_WORK TASK_
Skip the pictures. Output only the lines below starting at the line with "Robertus Bejo (Robert)" and ending at the line with "desarrollo profesional. Al", both ends included, exactly as they are.

[Dataset entries]

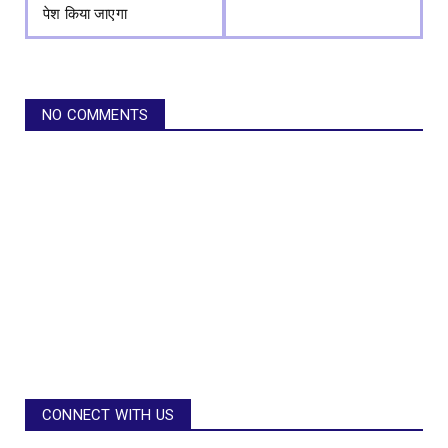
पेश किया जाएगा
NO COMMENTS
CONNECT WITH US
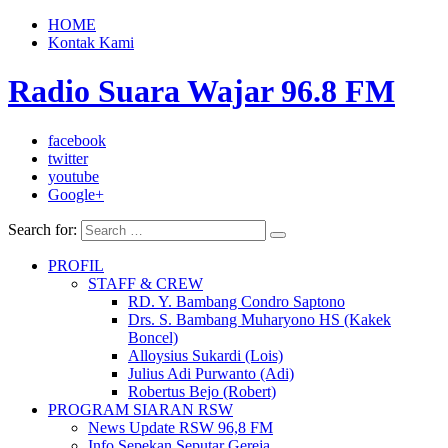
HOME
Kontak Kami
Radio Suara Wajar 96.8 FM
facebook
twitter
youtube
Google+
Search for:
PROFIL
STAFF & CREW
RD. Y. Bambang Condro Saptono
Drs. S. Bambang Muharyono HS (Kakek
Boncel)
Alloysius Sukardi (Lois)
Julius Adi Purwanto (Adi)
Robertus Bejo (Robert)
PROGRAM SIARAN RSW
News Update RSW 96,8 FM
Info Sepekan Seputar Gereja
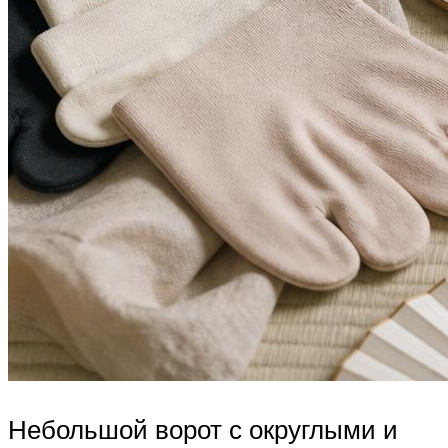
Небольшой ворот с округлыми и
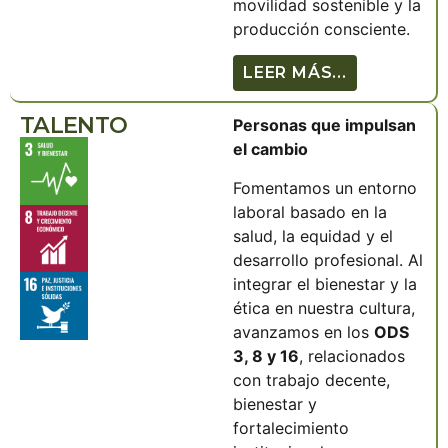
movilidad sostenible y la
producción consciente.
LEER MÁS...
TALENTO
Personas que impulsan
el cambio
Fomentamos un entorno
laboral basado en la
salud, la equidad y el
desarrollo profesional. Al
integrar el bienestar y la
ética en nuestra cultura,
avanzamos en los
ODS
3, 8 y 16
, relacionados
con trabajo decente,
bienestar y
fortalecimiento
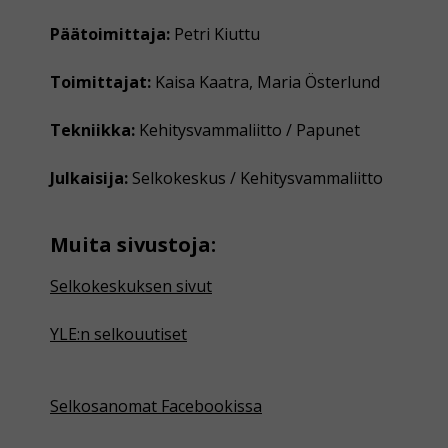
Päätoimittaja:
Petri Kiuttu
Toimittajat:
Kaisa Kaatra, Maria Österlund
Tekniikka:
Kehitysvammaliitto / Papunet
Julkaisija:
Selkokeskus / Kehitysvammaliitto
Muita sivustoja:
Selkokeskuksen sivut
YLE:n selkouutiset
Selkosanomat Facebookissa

_EXERCISE RESPONSE_
Robertus Bejo (Robert)
PROGRAM SIARAN RSW
News Update RSW 96,8 FM
Info Sepekan Seputar Gereja
Небольшой ворот с округлыми и
movilidad sostenible y la
producción consciente.
LEER MÁS...
TALENTO
Personas que impulsan
el cambio
Fomentamos un entorno
laboral basado en la
salud, la equidad y el
desarrollo profesional. Al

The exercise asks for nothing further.